Computers learn in a similar way. Chatbots like Cortana and virtual assistants like Alexa are able to "understand" our questions and generate relevant answers thanks to the processing of high volumes of data, whether text data or voice recordings.
The virtual assistant is trained by means of algorithms that expose you to millions and millions of examples in the pronunciation of each word. When we talk about machine learning or machine learning, in general it refers to this process of "training" with data.
DEEP LEARNING NETWORKS IN MACHINESIn this case, we talk about deep learning, one of the keys in the process. Also known as deep neural networks, it is an aspect of AI that emulates the learning that we human beings use to obtain certain knowledge. We could consider it as a way to automate predictive analysis.
It is important to know that deep learning is a specific branch of learning an AI. In this case, while the traditional machine learning algorithms are linear, the deep learning algorithms are stacked in a hierarchy of increasing complexity and abstraction. If you have more questions, you can look at our post about the differences between machine learning and deep learning.

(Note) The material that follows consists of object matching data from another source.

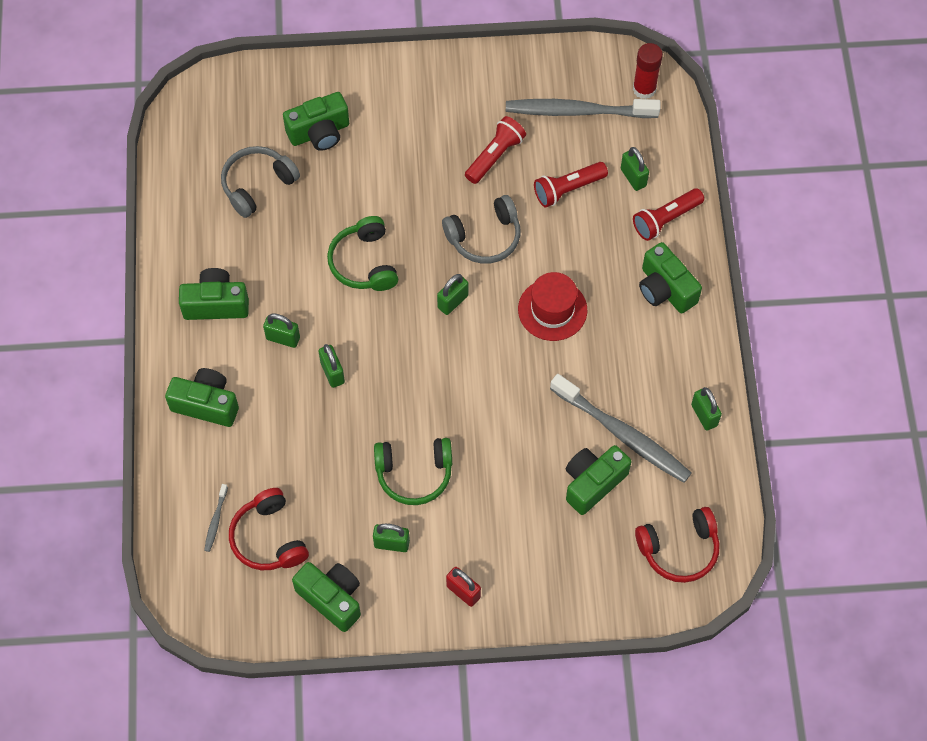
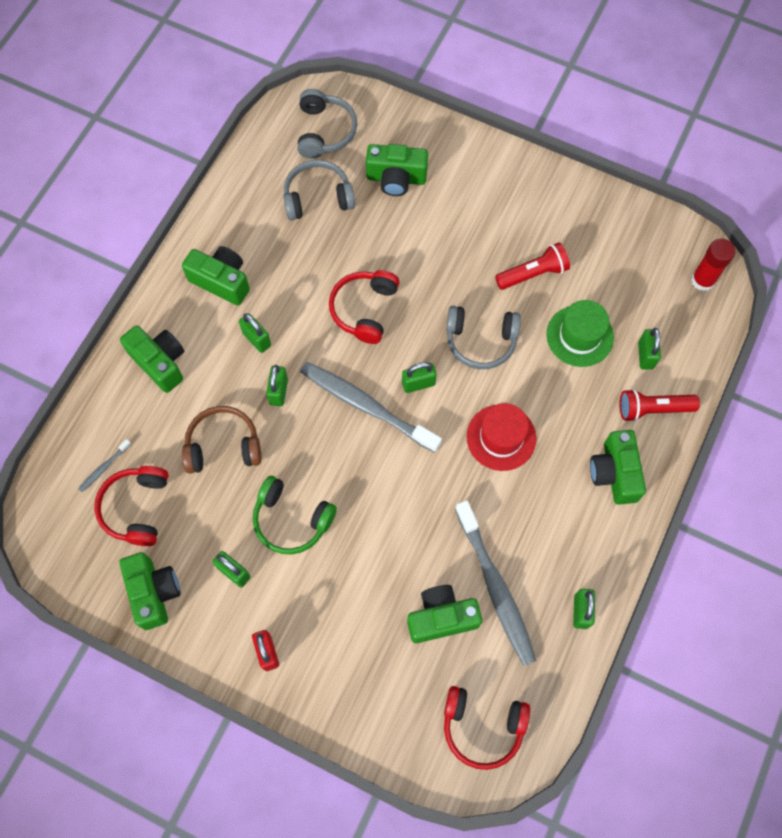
camera: 30 degrees right, 5 degrees up
(225, 122) = (325, 131): none -> grey headphones
(312, 444) = (223, 445): none -> brown headphones
(364, 263) = (364, 309): green headphones -> red headphones
(567, 189) = (579, 336): red flashlight -> green hat
(577, 111) = (630, 270): grey toothbrush -> grey toothbrush (366, 406)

THE ROLE OF NEURAL NETWORKSWe as humans have a brain that facilitates this learning process, without us noticing. Instead, machines depend on certain algorithms to guide them in learning processes, the rules they use to review and make sense of all the data that is taught. We can say that the most important gear of deep learning are neural networks, an automated implementation of statistical analysis. The "mystery" behind neural networks is pure statistics and classical probability theory: non-linear regressions, and Bayesian classification, to name a few, science generated since the 17th century. What neural networks do is to iteratively process large volumes of data by changing the weighting of these formulas, with enormous automatic capacity.
AN AI NEEDS MILLIONS OF DATA TO LEARNThis procedure of the child is the same as the computer programs do. Each algorithm in the hierarchy applies a non-linear transformation in its input, and uses what it learns to create a statistical model as output. The iterations continue until a certain level of precision is reached.
What is achieved with deep learning is that the system has less and less margin for error. AI is trained by introducing a gigantic amount of data that, following that repetition process, makes software impressively accurate. The programmers who are in charge of this work are in luck, if there is something that abounds in the digital era, it is information and data.
THE GAME OF DEEP LEARNINGIn 2011, Google launched the Google Brain project, which created a neural network trained with deep learning algorithms, highlighting its ability to recognize high-level concepts. Last year, Facebook created the Unit research or n AI using in - depth-learning expertise to help create solutions that best identify faces and objects in the 350 million videos and photos that are transferred daily to Facebook. An example of deep learning in action is the speech recognition system that is included in Google Now or in the Apple system called Siri.
THE FUTUREDeep learning promises many advances, making the construction of automatic or vile driverless and the creation of robotic butlers constitute real possibilities. They are still limited, but what they can achieve was unthinkable just a few years ago. In addition, the pace at which they advance is unprecedented.
The ability to analyze massive data sets and to use deep learning in computer systems that can adapt to the experience, instead of depending on a human programmer, will lead to significant technological advances.
Ranging from drug discovery or development of new materials to the creation or n of robots with a higher level of consciousness about the world around them. Perhaps this explains why Google has gone shopping lately and robotics companies have been at the top of their list. In a matter of months, they have acquired eight robotics companies.